[Document structure recognition data]
————

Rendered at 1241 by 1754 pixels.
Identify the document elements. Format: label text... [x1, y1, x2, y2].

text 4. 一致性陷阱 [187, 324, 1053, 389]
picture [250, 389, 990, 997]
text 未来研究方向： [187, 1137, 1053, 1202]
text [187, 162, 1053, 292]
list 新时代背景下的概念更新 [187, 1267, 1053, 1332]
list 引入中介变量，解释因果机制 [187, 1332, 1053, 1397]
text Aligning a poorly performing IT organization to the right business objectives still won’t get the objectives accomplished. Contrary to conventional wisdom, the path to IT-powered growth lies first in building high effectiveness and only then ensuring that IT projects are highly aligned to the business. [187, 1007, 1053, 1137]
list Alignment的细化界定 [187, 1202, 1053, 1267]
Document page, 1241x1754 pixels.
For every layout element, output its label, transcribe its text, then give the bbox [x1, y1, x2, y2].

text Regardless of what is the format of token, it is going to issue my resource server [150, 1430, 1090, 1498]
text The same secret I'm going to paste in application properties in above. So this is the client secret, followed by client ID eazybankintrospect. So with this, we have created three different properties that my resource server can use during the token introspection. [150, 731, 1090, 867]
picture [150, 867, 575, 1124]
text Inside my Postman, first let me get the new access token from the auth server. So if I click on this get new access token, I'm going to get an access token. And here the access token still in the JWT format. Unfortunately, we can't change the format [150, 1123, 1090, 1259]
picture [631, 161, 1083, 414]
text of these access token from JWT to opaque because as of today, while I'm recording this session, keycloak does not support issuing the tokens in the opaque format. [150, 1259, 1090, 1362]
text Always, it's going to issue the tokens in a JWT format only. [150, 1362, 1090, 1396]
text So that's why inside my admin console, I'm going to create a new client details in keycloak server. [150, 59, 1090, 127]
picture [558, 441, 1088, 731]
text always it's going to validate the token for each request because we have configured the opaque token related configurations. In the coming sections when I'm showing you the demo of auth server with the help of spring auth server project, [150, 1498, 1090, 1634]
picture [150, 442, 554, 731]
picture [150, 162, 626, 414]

————

Request |
Look for the word "pixels". Copy out every line of the data that has it.

Solution for this problem |
Rendered at 1241 by 1754 pixels.
Document page, 1241x1754 pixels.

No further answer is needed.